In the Cassandra source distribution, the contrib/word_count example demonstrates the configuration of a Hadoop Job with Cassandra’s ConfigHelper in order to run map/reduce over the data in a particular column family on a Cassandra cluster. This WordCount example is basic, but it has a number of moving parts that show off the key aspects of integrating Cassandra and Hadoop.
The most important of these integration points to understand is that the Cassandra Hadoop implementations are capable of providing the Hadoop JobTracker with splits in such a way as to preserve data locality within the cluster. Particularly, if a Hadoop TaskTracker runs on the same servers as the Cassandra nodes, the Tasks will only contain data for that node. This causes tremendous gains in efficiencies and processing times as the Cassandra nodes receive only queries for which they are the primary replica, avoiding the overhead of the Gossip protocol.

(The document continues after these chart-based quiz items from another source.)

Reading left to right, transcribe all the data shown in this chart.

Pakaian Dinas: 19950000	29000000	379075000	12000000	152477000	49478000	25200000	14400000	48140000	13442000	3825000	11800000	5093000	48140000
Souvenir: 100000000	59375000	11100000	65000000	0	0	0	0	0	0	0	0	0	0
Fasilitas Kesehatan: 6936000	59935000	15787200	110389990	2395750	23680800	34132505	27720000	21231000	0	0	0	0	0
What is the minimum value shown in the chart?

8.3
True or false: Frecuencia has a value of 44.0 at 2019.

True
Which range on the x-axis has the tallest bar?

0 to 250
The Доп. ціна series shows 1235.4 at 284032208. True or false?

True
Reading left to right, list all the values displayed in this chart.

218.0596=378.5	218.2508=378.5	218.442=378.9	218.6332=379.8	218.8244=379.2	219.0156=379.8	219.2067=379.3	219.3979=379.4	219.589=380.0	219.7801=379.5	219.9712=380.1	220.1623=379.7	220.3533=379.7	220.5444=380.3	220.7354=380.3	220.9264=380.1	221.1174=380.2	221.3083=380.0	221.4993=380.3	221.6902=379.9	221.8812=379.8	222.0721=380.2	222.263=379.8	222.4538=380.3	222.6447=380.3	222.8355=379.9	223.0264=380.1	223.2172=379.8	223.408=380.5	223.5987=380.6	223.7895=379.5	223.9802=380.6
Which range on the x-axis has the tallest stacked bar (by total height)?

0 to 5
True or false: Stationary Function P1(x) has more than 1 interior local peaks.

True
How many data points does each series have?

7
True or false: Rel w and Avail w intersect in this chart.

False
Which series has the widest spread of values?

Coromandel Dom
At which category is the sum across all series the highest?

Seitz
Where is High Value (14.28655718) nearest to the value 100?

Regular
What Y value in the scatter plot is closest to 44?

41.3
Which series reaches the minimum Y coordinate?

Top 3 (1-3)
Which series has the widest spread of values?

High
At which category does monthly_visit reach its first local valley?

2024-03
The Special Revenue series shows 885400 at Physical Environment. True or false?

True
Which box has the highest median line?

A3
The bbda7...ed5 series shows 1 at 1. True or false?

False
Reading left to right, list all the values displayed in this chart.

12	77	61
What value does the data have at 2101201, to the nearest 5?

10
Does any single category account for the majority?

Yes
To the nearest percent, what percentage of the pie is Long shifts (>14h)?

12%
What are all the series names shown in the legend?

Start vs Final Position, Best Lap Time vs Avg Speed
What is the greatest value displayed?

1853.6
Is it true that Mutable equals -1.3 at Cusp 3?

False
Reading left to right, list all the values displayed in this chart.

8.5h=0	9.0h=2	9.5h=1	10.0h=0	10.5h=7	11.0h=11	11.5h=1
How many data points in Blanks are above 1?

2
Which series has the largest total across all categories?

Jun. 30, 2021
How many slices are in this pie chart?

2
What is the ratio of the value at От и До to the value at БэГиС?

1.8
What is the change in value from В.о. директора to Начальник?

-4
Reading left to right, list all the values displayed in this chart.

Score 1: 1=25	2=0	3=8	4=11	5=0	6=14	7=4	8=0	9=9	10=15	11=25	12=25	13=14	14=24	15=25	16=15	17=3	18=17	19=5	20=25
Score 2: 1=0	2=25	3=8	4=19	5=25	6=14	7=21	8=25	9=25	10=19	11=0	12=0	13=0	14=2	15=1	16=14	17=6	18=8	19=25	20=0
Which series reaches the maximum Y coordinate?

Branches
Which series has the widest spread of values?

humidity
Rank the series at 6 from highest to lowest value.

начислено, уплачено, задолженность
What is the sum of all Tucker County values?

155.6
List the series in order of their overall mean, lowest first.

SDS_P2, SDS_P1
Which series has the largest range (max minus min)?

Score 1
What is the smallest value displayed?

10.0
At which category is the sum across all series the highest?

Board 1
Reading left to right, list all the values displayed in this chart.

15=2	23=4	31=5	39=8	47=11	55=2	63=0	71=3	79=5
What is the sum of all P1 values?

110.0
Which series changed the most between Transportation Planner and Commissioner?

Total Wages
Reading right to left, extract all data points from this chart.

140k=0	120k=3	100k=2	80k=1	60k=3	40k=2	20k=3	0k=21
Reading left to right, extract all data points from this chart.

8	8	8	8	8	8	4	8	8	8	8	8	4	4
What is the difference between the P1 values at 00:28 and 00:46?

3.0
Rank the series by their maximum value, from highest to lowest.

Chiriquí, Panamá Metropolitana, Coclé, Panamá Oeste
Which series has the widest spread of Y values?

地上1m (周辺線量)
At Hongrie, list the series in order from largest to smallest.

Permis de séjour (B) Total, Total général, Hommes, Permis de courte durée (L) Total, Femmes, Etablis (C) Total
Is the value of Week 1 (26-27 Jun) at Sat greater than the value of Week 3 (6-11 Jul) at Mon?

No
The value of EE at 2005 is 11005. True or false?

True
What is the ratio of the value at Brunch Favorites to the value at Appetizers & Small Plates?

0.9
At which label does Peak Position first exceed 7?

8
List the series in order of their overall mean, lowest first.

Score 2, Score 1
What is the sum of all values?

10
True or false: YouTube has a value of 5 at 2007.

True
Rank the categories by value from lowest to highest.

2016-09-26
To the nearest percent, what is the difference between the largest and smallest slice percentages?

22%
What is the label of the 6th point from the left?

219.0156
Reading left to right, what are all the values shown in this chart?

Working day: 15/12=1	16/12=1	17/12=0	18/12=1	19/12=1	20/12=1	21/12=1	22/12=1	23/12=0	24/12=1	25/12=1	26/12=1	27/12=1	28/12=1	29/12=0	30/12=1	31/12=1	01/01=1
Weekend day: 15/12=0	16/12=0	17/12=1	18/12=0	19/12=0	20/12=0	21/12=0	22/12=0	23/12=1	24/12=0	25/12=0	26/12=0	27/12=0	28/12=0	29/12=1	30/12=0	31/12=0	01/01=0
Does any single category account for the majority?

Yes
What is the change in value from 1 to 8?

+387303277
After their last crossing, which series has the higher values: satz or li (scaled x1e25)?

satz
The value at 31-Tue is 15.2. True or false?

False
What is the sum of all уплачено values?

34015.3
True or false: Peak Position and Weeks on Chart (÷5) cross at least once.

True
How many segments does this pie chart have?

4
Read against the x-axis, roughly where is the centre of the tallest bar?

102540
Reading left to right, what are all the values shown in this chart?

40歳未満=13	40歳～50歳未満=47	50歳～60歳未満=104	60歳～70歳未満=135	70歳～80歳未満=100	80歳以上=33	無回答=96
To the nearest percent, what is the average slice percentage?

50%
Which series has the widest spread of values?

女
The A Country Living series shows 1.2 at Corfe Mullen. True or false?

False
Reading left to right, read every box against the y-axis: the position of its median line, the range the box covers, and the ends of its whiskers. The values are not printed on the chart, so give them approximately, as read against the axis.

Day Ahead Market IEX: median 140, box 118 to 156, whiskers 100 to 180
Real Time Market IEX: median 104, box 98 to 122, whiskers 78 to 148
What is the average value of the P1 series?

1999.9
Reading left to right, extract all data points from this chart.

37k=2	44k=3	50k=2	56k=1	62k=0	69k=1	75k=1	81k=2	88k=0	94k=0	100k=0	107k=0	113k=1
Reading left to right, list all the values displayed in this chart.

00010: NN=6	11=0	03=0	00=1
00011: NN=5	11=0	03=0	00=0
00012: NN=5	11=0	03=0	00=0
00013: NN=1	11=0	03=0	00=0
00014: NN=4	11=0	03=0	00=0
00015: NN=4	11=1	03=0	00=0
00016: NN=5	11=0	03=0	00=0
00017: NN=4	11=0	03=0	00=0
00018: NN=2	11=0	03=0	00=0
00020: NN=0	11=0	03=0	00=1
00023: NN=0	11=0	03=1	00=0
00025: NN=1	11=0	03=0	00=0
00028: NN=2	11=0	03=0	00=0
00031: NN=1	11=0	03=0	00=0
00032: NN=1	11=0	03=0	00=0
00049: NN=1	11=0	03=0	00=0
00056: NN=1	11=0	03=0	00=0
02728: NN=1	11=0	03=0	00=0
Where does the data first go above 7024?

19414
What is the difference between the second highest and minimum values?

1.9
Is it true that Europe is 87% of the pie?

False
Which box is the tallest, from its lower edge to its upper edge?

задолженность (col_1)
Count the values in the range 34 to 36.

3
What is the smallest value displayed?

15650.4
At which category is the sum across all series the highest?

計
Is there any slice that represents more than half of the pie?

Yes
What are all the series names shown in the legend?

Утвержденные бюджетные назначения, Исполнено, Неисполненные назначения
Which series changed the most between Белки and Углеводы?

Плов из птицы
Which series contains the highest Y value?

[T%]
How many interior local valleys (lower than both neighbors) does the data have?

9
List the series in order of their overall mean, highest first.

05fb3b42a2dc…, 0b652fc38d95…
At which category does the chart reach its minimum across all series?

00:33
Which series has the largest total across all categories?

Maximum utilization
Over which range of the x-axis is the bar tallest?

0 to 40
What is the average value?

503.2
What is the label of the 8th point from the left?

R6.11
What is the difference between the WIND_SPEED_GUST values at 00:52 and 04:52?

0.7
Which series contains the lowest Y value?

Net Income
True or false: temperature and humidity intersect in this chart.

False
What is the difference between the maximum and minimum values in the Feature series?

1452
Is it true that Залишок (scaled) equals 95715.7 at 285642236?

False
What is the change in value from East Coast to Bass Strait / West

For some additional details behind the integration points, the implementations of the Hadoop classes in Cassandra are listed below with a brief explanation of each. These classes can all be found in the org.apache.cassandra.hadoop package in the Cassandra source distribution.
Implements Hadoop’s InputFormat defining how the rows retrieved from Cassandra will be split for the JobTracker.
Implements Hadoop’s RecordReader to break the column family into key/value pairs for input to the Mapper
Implements Hadoop’s InputSplit to hold the locations (i.e. replicas) of a token range. ColumnFamilyInputFormat assembles these splits as input for ColumnFamilyRecordReader.